English English Indonesian Indonesian
oleh

Begini Idealnya Kontribusi PT Vale untuk Warga Lutim

Oleh: Asri Tadda (Direktur The Sawerigading Institute)

Polemik perpanjangan Kontrak karya (KK) PT Vale (dulunya PT Inco) kian ramai menyusul penolakan tegas 3 Gubernur yang ada di wilayah Kontrak Karya, yakni Sulawesi Selatan, Sulawesi Tenggara dan Sulawesi Tengah.

Pemerintah beranggapan, kontribusi PT Vale selama ini masih sangat kurang. Bahkan untuk skala Kabupaten Luwu Timur saja yang notabene adalah lokasi tambang aktif PT Vale.

Selain itu, banyaknya lahan yang berstatus idle atau belum diolah, juga menjadi salah satu poin pertimbangan mengapa Kontrak Karya yang akan habis masa berlakunya pada 2025 mendatang, perlu dievaluasi kembali, atau malah tidak diperpanjang. Sementara di sisi lain, masyarakat lokal khususnya yang berdiam di sekitar wilayah tambang di Luwu Timur misalnya, justru beranggapan PT Vale sudah memberikan dampak yang signifikan bagi mereka selama ini.

Bahan -
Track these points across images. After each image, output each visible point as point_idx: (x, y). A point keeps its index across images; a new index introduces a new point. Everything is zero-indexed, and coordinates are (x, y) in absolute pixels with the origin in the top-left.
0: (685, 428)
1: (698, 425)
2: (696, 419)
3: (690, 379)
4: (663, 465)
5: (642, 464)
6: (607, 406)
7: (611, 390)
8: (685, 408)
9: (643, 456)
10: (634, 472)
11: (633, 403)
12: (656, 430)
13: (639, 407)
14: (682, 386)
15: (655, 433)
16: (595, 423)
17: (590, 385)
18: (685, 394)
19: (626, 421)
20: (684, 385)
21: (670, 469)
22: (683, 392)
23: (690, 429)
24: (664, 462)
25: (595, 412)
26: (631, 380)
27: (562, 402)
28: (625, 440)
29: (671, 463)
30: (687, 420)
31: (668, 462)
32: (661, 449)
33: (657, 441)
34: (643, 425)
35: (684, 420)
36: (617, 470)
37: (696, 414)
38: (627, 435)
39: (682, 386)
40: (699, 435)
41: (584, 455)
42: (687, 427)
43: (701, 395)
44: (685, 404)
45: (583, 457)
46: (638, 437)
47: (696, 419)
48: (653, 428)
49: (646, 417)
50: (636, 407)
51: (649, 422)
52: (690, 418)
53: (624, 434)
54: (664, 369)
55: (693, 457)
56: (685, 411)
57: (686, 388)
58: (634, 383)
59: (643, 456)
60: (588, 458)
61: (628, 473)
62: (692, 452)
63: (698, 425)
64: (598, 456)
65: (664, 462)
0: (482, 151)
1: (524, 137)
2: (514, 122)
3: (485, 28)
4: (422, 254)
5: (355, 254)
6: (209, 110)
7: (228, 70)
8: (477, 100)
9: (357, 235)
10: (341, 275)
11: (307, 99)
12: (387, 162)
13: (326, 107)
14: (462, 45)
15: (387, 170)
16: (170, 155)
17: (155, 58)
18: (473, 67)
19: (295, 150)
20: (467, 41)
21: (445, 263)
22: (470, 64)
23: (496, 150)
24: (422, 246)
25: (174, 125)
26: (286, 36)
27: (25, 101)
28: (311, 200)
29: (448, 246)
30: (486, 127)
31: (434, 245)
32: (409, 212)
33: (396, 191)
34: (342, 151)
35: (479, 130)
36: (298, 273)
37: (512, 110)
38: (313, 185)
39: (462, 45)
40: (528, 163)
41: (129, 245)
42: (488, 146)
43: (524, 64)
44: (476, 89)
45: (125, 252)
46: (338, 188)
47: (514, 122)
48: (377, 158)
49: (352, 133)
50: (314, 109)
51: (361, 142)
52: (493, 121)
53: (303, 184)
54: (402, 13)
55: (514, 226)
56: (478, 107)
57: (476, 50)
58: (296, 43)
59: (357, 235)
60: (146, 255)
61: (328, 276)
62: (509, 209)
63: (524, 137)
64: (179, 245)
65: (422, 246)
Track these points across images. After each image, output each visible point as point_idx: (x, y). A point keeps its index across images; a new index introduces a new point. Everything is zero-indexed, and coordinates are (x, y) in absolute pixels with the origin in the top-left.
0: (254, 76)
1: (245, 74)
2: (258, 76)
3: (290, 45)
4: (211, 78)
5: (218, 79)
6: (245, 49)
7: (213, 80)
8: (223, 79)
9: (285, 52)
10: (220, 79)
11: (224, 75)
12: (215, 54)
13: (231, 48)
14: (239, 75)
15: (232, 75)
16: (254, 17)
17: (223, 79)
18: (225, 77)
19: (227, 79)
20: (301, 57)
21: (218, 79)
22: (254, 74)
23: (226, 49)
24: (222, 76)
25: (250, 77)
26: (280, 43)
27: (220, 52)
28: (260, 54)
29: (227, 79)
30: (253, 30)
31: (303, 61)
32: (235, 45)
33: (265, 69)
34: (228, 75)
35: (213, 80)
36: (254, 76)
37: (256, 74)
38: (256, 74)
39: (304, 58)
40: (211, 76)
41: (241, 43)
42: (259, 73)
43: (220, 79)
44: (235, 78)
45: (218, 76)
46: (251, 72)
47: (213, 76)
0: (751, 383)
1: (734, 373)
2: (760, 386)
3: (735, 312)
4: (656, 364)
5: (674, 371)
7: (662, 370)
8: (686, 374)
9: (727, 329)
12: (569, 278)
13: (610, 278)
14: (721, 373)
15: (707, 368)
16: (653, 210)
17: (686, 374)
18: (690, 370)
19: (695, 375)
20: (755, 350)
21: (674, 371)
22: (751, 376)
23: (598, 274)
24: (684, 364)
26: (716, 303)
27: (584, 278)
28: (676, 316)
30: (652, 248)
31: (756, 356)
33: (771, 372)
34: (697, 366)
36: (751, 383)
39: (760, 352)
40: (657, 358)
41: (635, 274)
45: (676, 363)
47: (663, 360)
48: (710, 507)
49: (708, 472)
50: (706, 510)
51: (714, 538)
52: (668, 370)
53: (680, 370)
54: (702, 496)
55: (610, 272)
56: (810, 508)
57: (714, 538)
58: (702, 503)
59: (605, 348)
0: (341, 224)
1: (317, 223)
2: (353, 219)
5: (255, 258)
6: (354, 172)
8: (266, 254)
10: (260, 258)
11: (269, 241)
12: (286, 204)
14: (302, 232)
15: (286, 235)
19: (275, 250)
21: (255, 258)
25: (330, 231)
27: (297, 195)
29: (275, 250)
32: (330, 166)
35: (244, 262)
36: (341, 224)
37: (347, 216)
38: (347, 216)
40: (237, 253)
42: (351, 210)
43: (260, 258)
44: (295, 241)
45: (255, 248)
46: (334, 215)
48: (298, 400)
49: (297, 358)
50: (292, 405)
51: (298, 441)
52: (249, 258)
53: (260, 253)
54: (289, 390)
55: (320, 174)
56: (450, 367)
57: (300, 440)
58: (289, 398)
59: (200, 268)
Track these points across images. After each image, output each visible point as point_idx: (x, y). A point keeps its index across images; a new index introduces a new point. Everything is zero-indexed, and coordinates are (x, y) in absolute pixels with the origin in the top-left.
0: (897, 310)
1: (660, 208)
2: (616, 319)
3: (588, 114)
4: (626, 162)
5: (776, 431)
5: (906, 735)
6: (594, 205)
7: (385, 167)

Bagian Latihan -
A – Tolong sajikan baris-baris daftar di atas sebagai tabel Markdown dengan kolom "No" dan "Isi Baris", mulai dari baris pertama daftar sampai dengan baris yang memuat "27: (25, 101)", tanpa baris kosong.
B – Tuliskan lanjutan artikel tentang kontribusi PT Vale bagi warga Luwu Timur, dimulai sesudah kalimat terakhirnya.

Jawaban -
A –
| No | Isi Baris |
|---|---|
| 1 | Track these points across images. After each image, output each visible point as point_idx: (x, y). A point keeps its index across images; a new index introduces a new point. Everything is zero-indexed, and coordinates are (x, y) in absolute pixels with the origin in the top-left. |
| 2 | 0: (685, 428) |
| 3 | 1: (698, 425) |
| 4 | 2: (696, 419) |
| 5 | 3: (690, 379) |
| 6 | 4: (663, 465) |
| 7 | 5: (642, 464) |
| 8 | 6: (607, 406) |
| 9 | 7: (611, 390) |
| 10 | 8: (685, 408) |
| 11 | 9: (643, 456) |
| 12 | 10: (634, 472) |
| 13 | 11: (633, 403) |
| 14 | 12: (656, 430) |
| 15 | 13: (639, 407) |
| 16 | 14: (682, 386) |
| 17 | 15: (655, 433) |
| 18 | 16: (595, 423) |
| 19 | 17: (590, 385) |
| 20 | 18: (685, 394) |
| 21 | 19: (626, 421) |
| 22 | 20: (684, 385) |
| 23 | 21: (670, 469) |
| 24 | 22: (683, 392) |
| 25 | 23: (690, 429) |
| 26 | 24: (664, 462) |
| 27 | 25: (595, 412) |
| 28 | 26: (631, 380) |
| 29 | 27: (562, 402) |
| 30 | 28: (625, 440) |
| 31 | 29: (671, 463) |
| 32 | 30: (687, 420) |
| 33 | 31: (668, 462) |
| 34 | 32: (661, 449) |
| 35 | 33: (657, 441) |
| 36 | 34: (643, 425) |
| 37 | 35: (684, 420) |
| 38 | 36: (617, 470) |
| 39 | 37: (696, 414) |
| 40 | 38: (627, 435) |
| 41 | 39: (682, 386) |
| 42 | 40: (699, 435) |
| 43 | 41: (584, 455) |
| 44 | 42: (687, 427) |
| 45 | 43: (701, 395) |
| 46 | 44: (685, 404) |
| 47 | 45: (583, 457) |
| 48 | 46: (638, 437) |
| 49 | 47: (696, 419) |
| 50 | 48: (653, 428) |
| 51 | 49: (646, 417) |
| 52 | 50: (636, 407) |
| 53 | 51: (649, 422) |
| 54 | 52: (690, 418) |
| 55 | 53: (624, 434) |
| 56 | 54: (664, 369) |
| 57 | 55: (693, 457) |
| 58 | 56: (685, 411) |
| 59 | 57: (686, 388) |
| 60 | 58: (634, 383) |
| 61 | 59: (643, 456) |
| 62 | 60: (588, 458) |
| 63 | 61: (628, 473) |
| 64 | 62: (692, 452) |
| 65 | 63: (698, 425) |
| 66 | 64: (598, 456) |
| 67 | 65: (664, 462) |
| 68 | 0: (482, 151) |
| 69 | 1: (524, 137) |
| 70 | 2: (514, 122) |
| 71 | 3: (485, 28) |
| 72 | 4: (422, 254) |
| 73 | 5: (355, 254) |
| 74 | 6: (209, 110) |
| 75 | 7: (228, 70) |
| 76 | 8: (477, 100) |
| 77 | 9: (357, 235) |
| 78 | 10: (341, 275) |
| 79 | 11: (307, 99) |
| 80 | 12: (387, 162) |
| 81 | 13: (326, 107) |
| 82 | 14: (462, 45) |
| 83 | 15: (387, 170) |
| 84 | 16: (170, 155) |
| 85 | 17: (155, 58) |
| 86 | 18: (473, 67) |
| 87 | 19: (295, 150) |
| 88 | 20: (467, 41) |
| 89 | 21: (445, 263) |
| 90 | 22: (470, 64) |
| 91 | 23: (496, 150) |
| 92 | 24: (422, 246) |
| 93 | 25: (174, 125) |
| 94 | 26: (286, 36) |
| 95 | 27: (25, 101) |

B –
Terbukanya lapangan kerja untuk penduduk lokal, dana CSR yang cukup besar, dan ‘kebaikan-kebaikan’ lain dari PT Vale menjadi alasan mengapa warga lokal tidak ingin eksistensi perusahaan tersebut diganggu, apalagi disuruh hengkang dari Sorowako dengan tidak lagi memperpanjang Kontrak Karyanya.

Sumbangsih PT Vale kepada Luwu Timur memang boleh dianggap cukup besar. Sejauh ini, sekitar 40% Pendapatan Asli Daerah (PAD) Luwu Timur memang disokong oleh sektor pertambangan dimana PT Vale memegang peranan dominan.

Hanya saja, apa yang telah diberikan oleh PT Vale dan PT Inco selama 50-an tahun terakhir, seharusnya tidak lantas membuat warga setempat untuk terlena dan menganggap itu sudah cukup.

Mengapa?

Jika merujuk kembali kepada UUD 45 Pasal 33 ayat (3), maka PT Vale seharusnya dapat memberikan kontribusi berkali-kali lipat lebih besar dan lebih signifikan dari yang telah diberikannya selama ini.

Sebagai gambaran, pada laporan resmi perusahaan dalam 5 tahun terakhir, pendapatan (kotor) PT Vale setiap tahunnya berkisar antara 10-14 triliun rupiah. Sementara laba bersihnya sekitar 1-2 triliun per tahun, setara dengan APBD Luwu Timur dalam beberapa tahun terakhir.

Dengan hanya mengelola sekitar 8% dari total 118.000 hektar lahan tambangnya, PT Vale sudah bisa membukukan laba puluhan triliun per tahun.

Coba bayangkan jika lahan tambang yang dikelola bisa mencapai 20%, atau bahkan 50% misalnya. Berapa banyak pendapatan perusahaan yang bisa dibukukan?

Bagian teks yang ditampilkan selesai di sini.